The SPLC doesn’t just track white supremacists — it also tracks the Nation of Islam — but white extremists engaged directly in promoting nativism and myths about racial superiority make up the bulk of activity included in the organization’s annual hate report. SPLC researchers documented 112 active neo-Nazi groups, 148 white nationalist groups, and 63 racist skinhead groups, in addition to 36 neo-Confederate organizations. Though some white supremacists have become disillusioned with Trump over his unrealized border wall, the SPLC argues that the president’s vitriolic anti-immigrant rhetoric and soft-pedaling of white supremacist violence have emboldened hate groups.
The SPLC’s hate-group designations have provoked controversy in the past — some of it legitimate, some of it not. In 2018, the organization settled a lawsuit with the Quilliam Foundation’s Maajid Nawaz over its decision to include the anti-extremism group in a “field guide” to anti-Islam activism. In 2019, both Gavin McInnes and the Center for Immigration Studies filed similar lawsuits over the organization’s hate-group designations. It’s not clear how likely it is that either McInnes or CIS will prevail. The Proud Boys, which McInnes founded and which the SPLC labelled a hate group, has been linked to violence against left-wing activists and has become a regular sight at alt-right rallies. CIS, which filed a RICO suit against SPLC, was founded by John Tanton, a nativist and a proponent of eugenics; the SPLC reports that articles by Holocaust deniers and white nationalists have circulated on the CIS listserv. (On its website, CIS countered that articles expressing a variety of ideological positions have circulated on its listserv.)
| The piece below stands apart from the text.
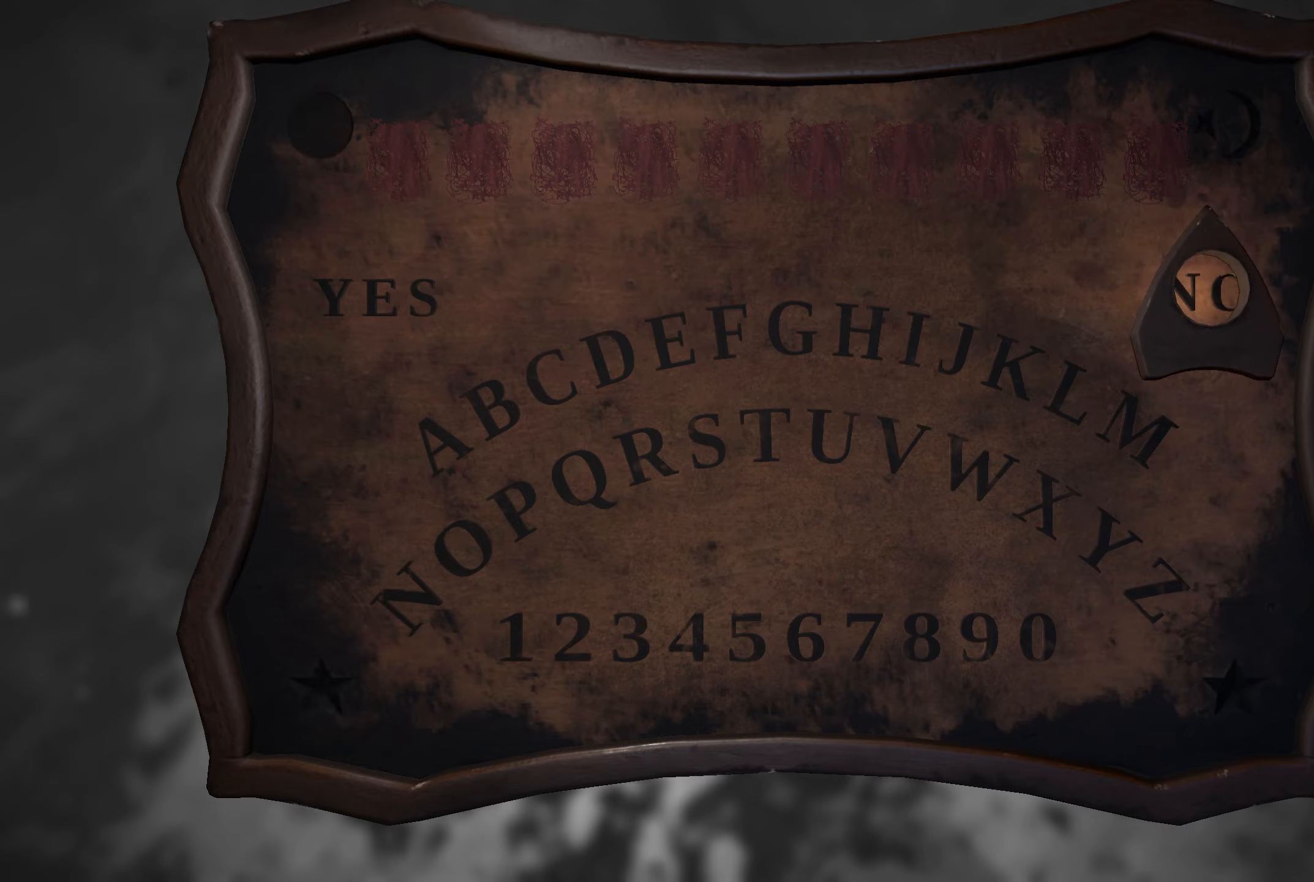
{"buttons": [], "left_stick": "down-left", "right_stick": "right", "events": [[167, "B", "down"], [267, "B", "up"], [417, "left_stick", "down-left"], [433, "right_stick", "right"]]}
No matter what happens with these lawsuits, it’s undeniable that members of the far-right have been responsible for an escalating number of high-profile violent incidents over the last several years. It’s also true that Trump, and some of his surrogates in the conservative press, have helped mainstream certain white nationalist myths. Both Trump and Fox’s Tucker Carlson briefly became fixated on the alleged persecution of white South African farmers, though there’s no evidence of a white genocide unfolding in South Africa or anywhere else, and Trump frequently amplifies myths about the disproportionate criminality of immigrants. Since Trump took office, white nationalists have beaten left-wing activists and murdered one protester; one of his supporters, Cesar Sayoc, is on trial for a failed domestic bombing campaign. In November, authorities arrested a white nationalist in Washington, D.C., on firearms charges; the man, Jeffrey Clark, owned body armor and hollow-point ammunition and had called Sayoc’s campaign “a dry run” on a social media account.
This radicalization shows no signs of abating. Hours after the SPLC released its report, Seamus Hughes of George Washington University’s Program on Extremism broke the news that a lieutenant in the U.S. Coast Guard will go on trial for domestic terrorism charges. The lieutenant, Christopher Hasson, identified as a white supremacist, possessed around 1,000 rounds of ammunition, and created a hit list of liberal politicians and media figures ranging from House Speaker Nancy Pelosi to MSNBC’s Chris Hayes.
“Please send me your violence that I may unleash it onto their heads,” Hasson allegedly wrote in a letter. “Guide my hate to make a lasting impression on this world.” Court filings indicate that Hasson has been a white supremacist for decades. He did, however, conduct recent online search queries related to Donald Trump: “what if trump illegally impeached,” he typed, and later, “civil war if trump impeached.” Trump hasn’t explicitly called for people like Hasson to do violence in his name. But the SPLC’s report reinforces a disturbing trend. However frustrated white supremacists may be over the border wall, others seem galvanized by the Trump presidency.